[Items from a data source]
· · · · · · ·
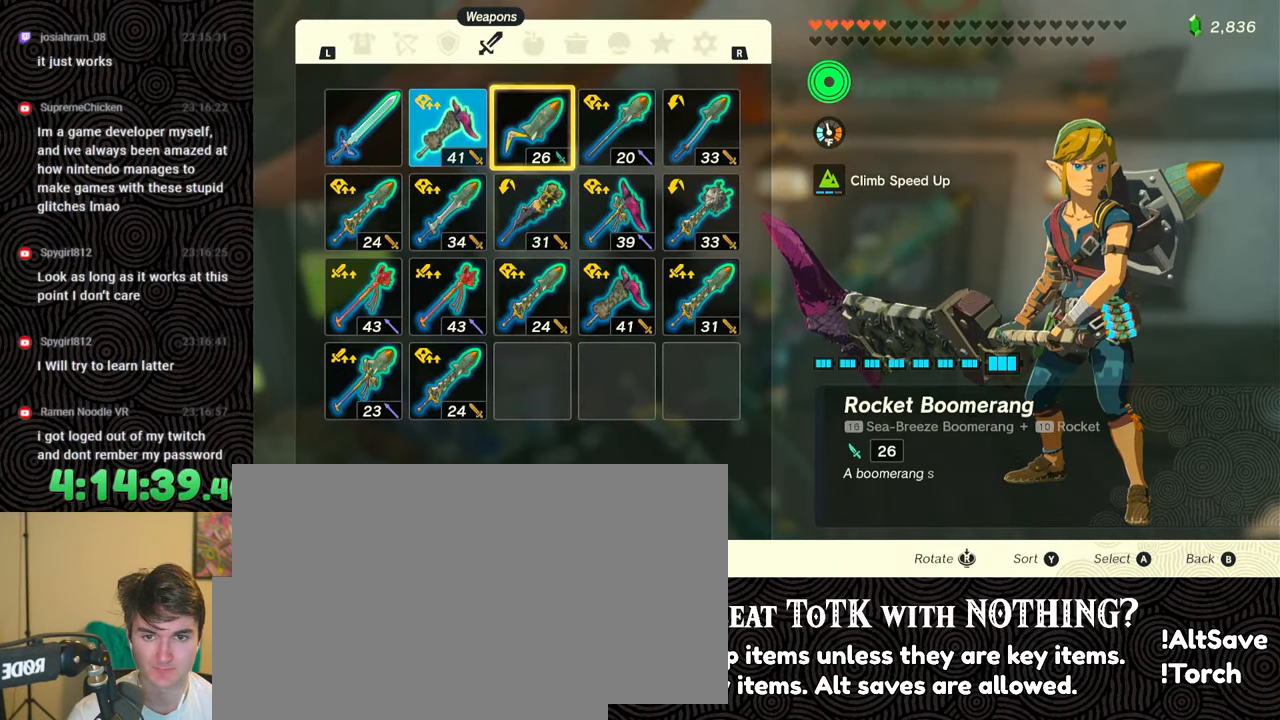
{"buttons": ["L1"], "left_stick": "center", "right_stick": "center", "events": [[50, "DPAD_LEFT", "up"], [83, "A", "down"], [183, "A", "up"], [183, "DPAD_DOWN", "down"], [267, "DPAD_DOWN", "up"], [300, "A", "down"], [367, "A", "up"], [450, "L1", "down"]]}
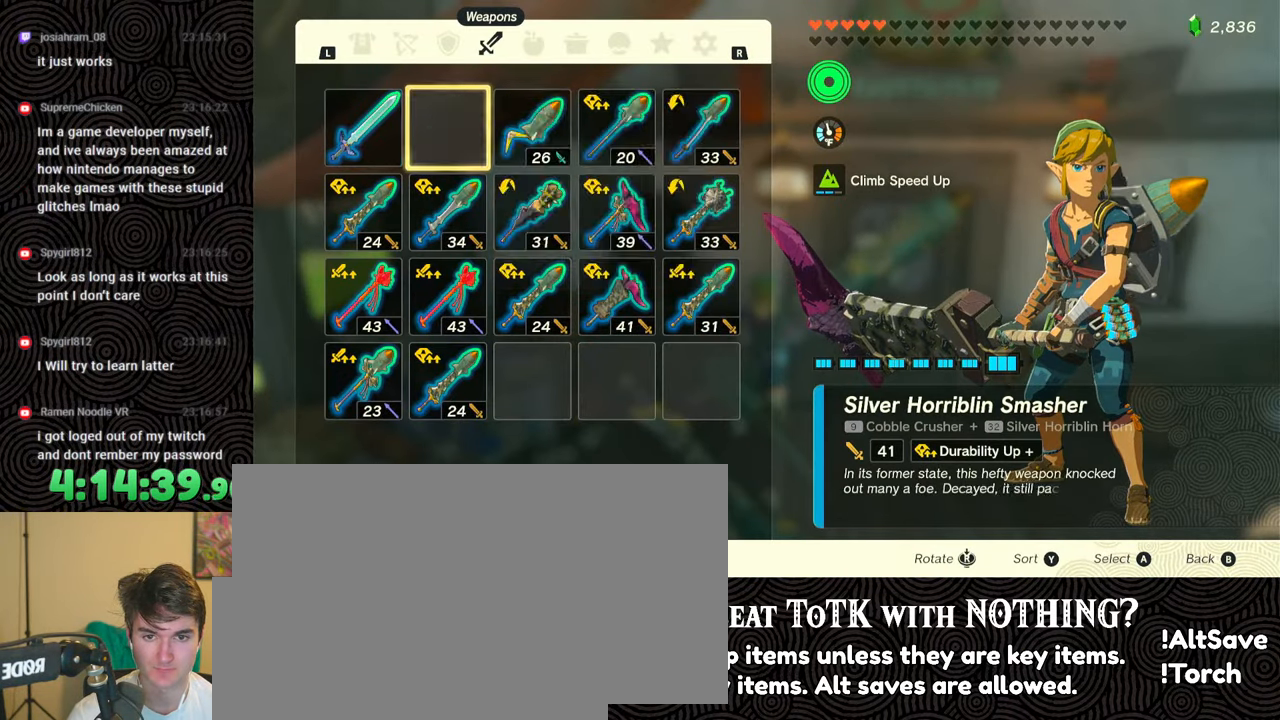
{"buttons": [], "left_stick": "center", "right_stick": "center", "events": [[33, "L1", "up"], [150, "DPAD_LEFT", "down"], [250, "DPAD_LEFT", "up"], [333, "A", "down"], [417, "A", "up"], [450, "DPAD_DOWN", "down"], [500, "DPAD_DOWN", "up"]]}
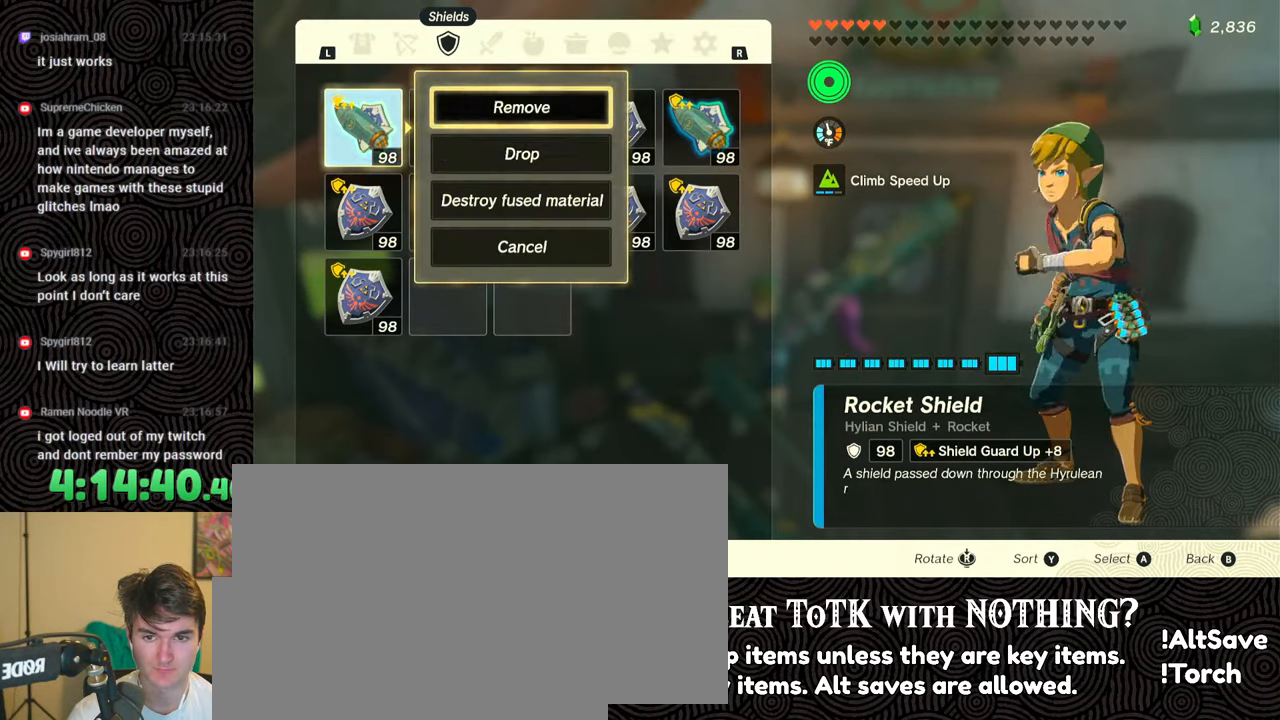
{"buttons": ["R1"], "left_stick": "center", "right_stick": "center", "events": [[67, "A", "down"], [133, "A", "up"], [233, "B", "down"], [283, "B", "up"], [367, "R1", "down"]]}
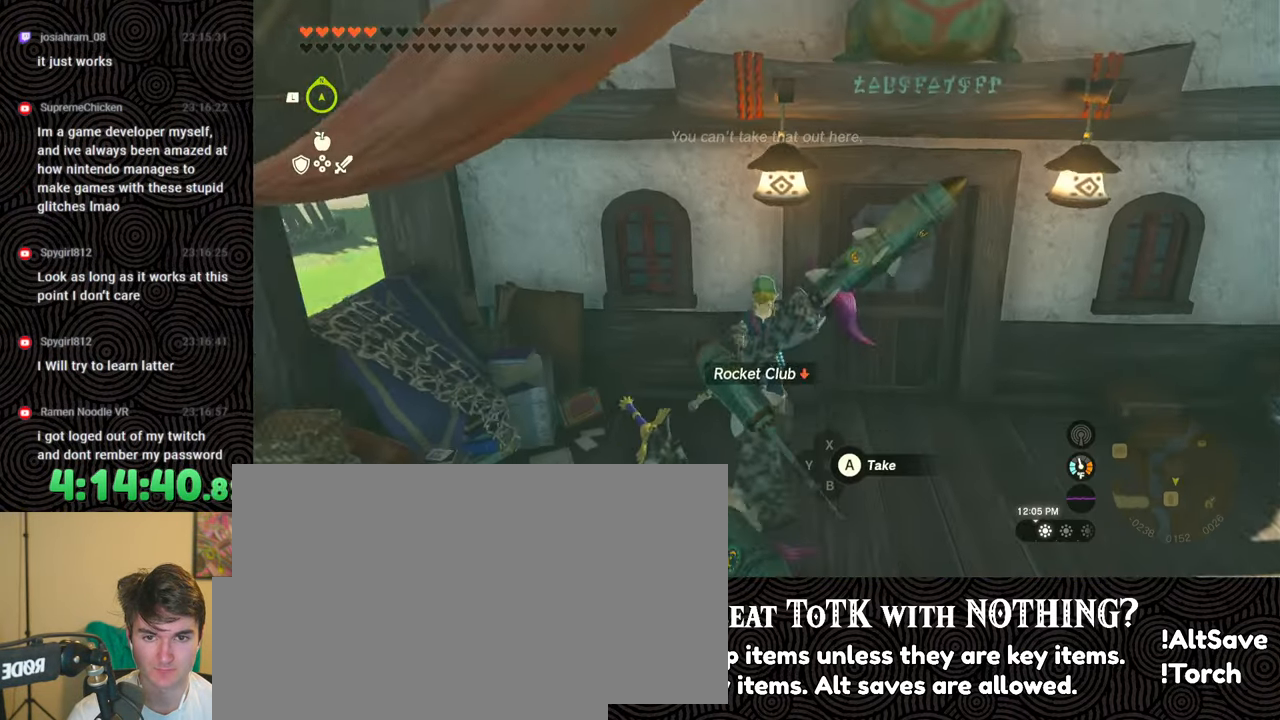
{"buttons": ["START"], "left_stick": "center", "right_stick": "center", "events": [[350, "R1", "up"], [450, "START", "down"]]}
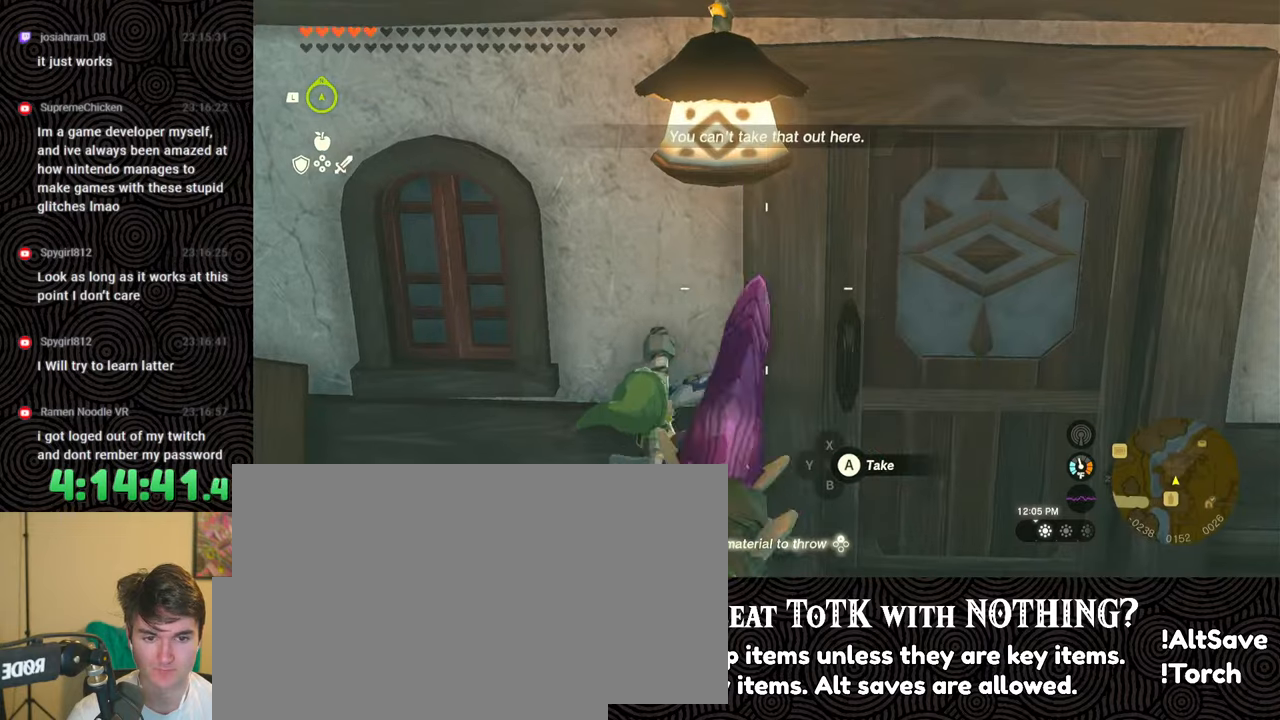
{"buttons": ["R1"], "left_stick": "center", "right_stick": "center", "events": [[83, "START", "up"], [217, "R1", "down"]]}
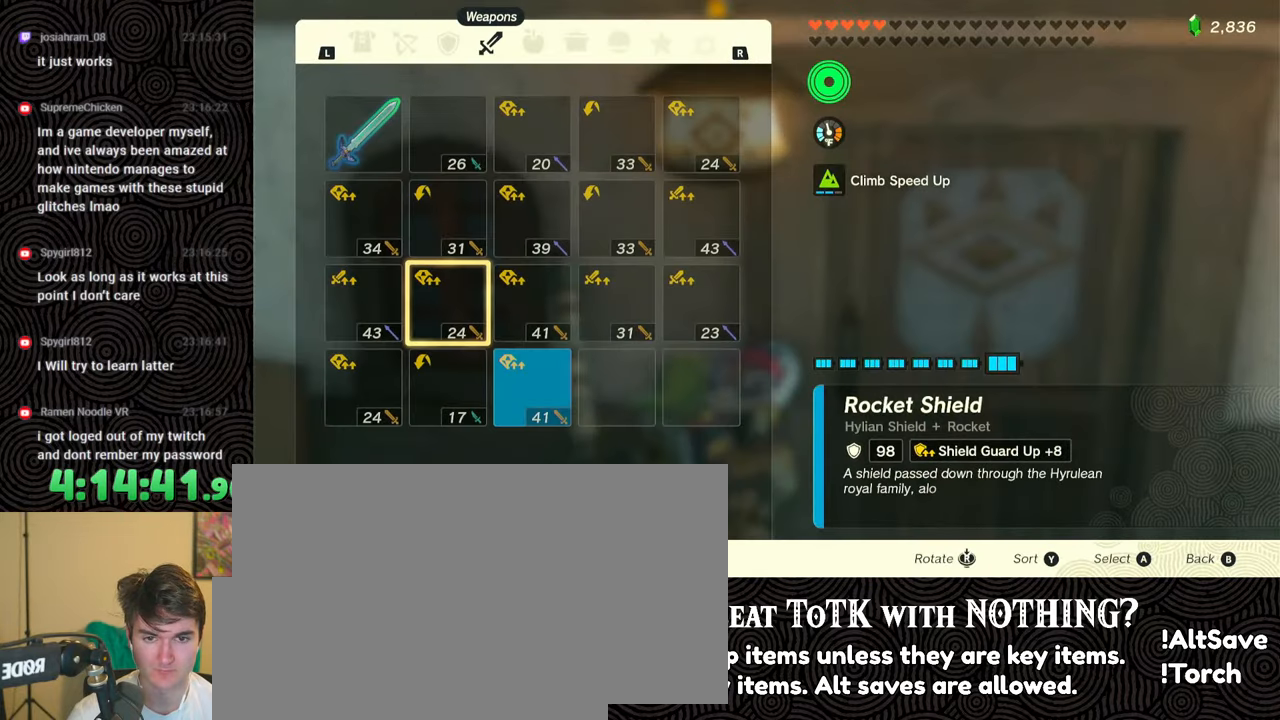
{"buttons": ["R1"], "left_stick": "center", "right_stick": "center", "events": []}
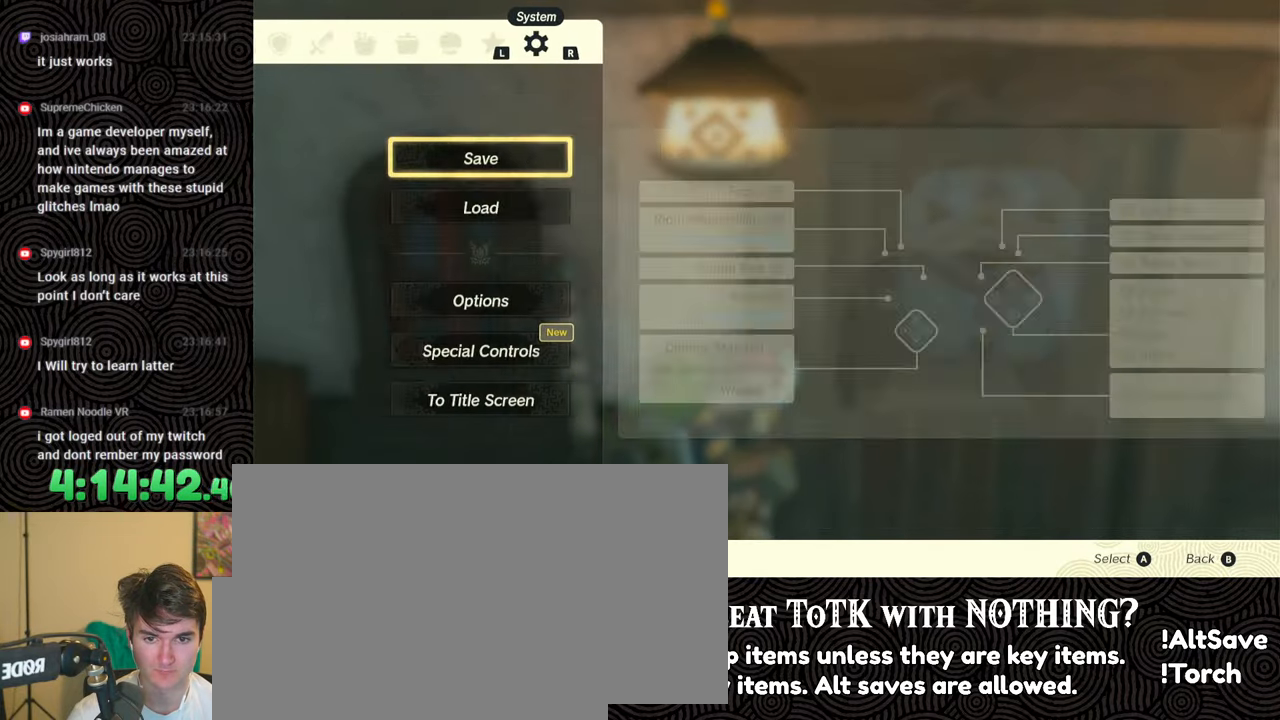
{"buttons": [], "left_stick": "center", "right_stick": "center", "events": [[50, "R1", "up"], [83, "DPAD_DOWN", "down"], [167, "A", "down"], [183, "DPAD_DOWN", "up"], [250, "A", "up"]]}
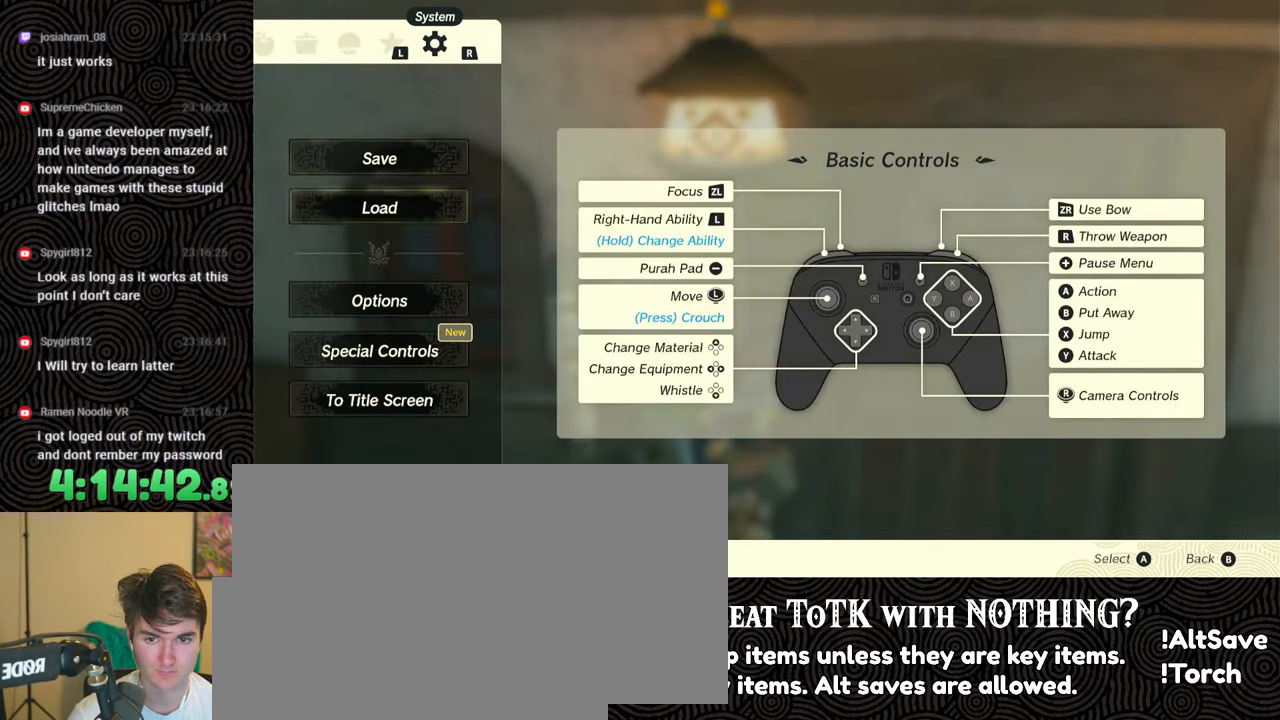
{"buttons": [], "left_stick": "center", "right_stick": "center", "events": []}
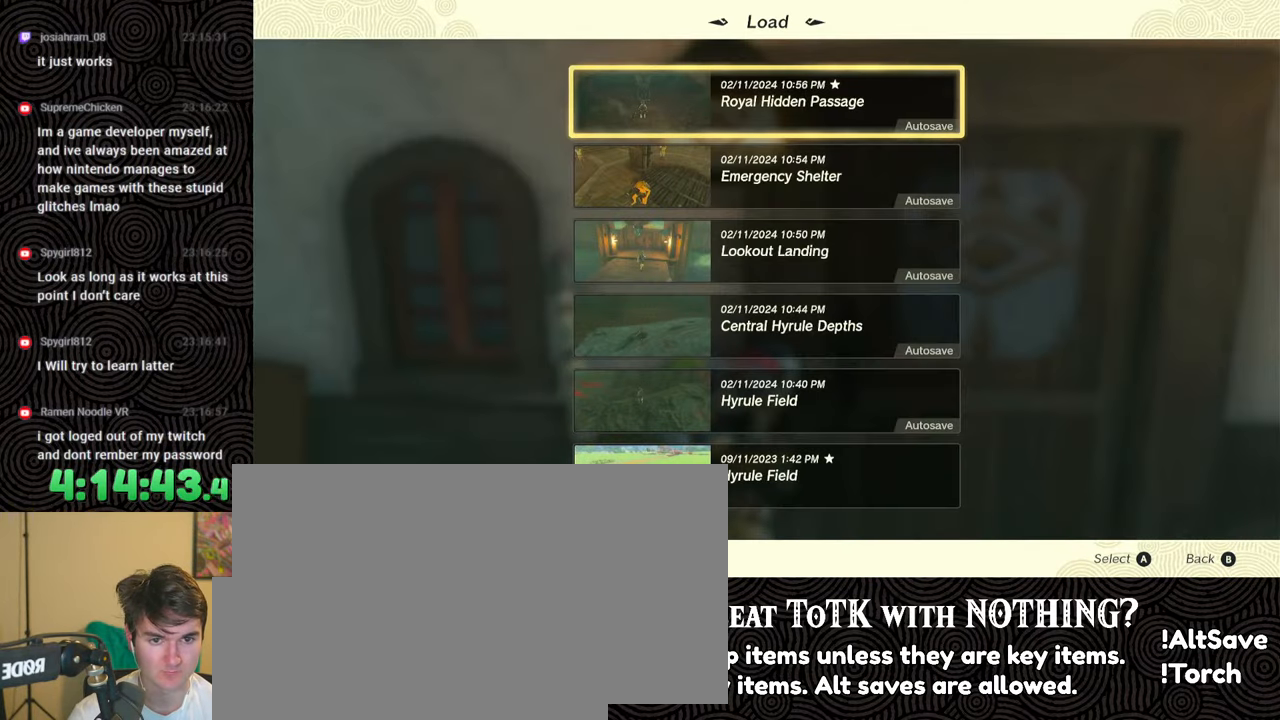
{"buttons": [], "left_stick": "center", "right_stick": "center", "events": [[183, "A", "down"], [267, "A", "up"]]}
· · · · · · ·
__INSTRUCTIONS TO FOLLOW__
Print all records word for word, no images.

__SOLUTION TO THIS TASK__
{"buttons": ["L1"], "left_stick": "center", "right_stick": "center", "events": [[50, "DPAD_LEFT", "up"], [83, "A", "down"], [183, "A", "up"], [183, "DPAD_DOWN", "down"], [267, "DPAD_DOWN", "up"], [300, "A", "down"], [367, "A", "up"], [450, "L1", "down"]]}
{"buttons": [], "left_stick": "center", "right_stick": "center", "events": [[33, "L1", "up"], [150, "DPAD_LEFT", "down"], [250, "DPAD_LEFT", "up"], [333, "A", "down"], [417, "A", "up"], [450, "DPAD_DOWN", "down"], [500, "DPAD_DOWN", "up"]]}
{"buttons": ["R1"], "left_stick": "center", "right_stick": "center", "events": [[67, "A", "down"], [133, "A", "up"], [233, "B", "down"], [283, "B", "up"], [367, "R1", "down"]]}
{"buttons": ["START"], "left_stick": "center", "right_stick": "center", "events": [[350, "R1", "up"], [450, "START", "down"]]}
{"buttons": ["R1"], "left_stick": "center", "right_stick": "center", "events": [[83, "START", "up"], [217, "R1", "down"]]}
{"buttons": ["R1"], "left_stick": "center", "right_stick": "center", "events": []}
{"buttons": [], "left_stick": "center", "right_stick": "center", "events": [[50, "R1", "up"], [83, "DPAD_DOWN", "down"], [167, "A", "down"], [183, "DPAD_DOWN", "up"], [250, "A", "up"]]}
{"buttons": [], "left_stick": "center", "right_stick": "center", "events": []}
{"buttons": [], "left_stick": "center", "right_stick": "center", "events": [[183, "A", "down"], [267, "A", "up"]]}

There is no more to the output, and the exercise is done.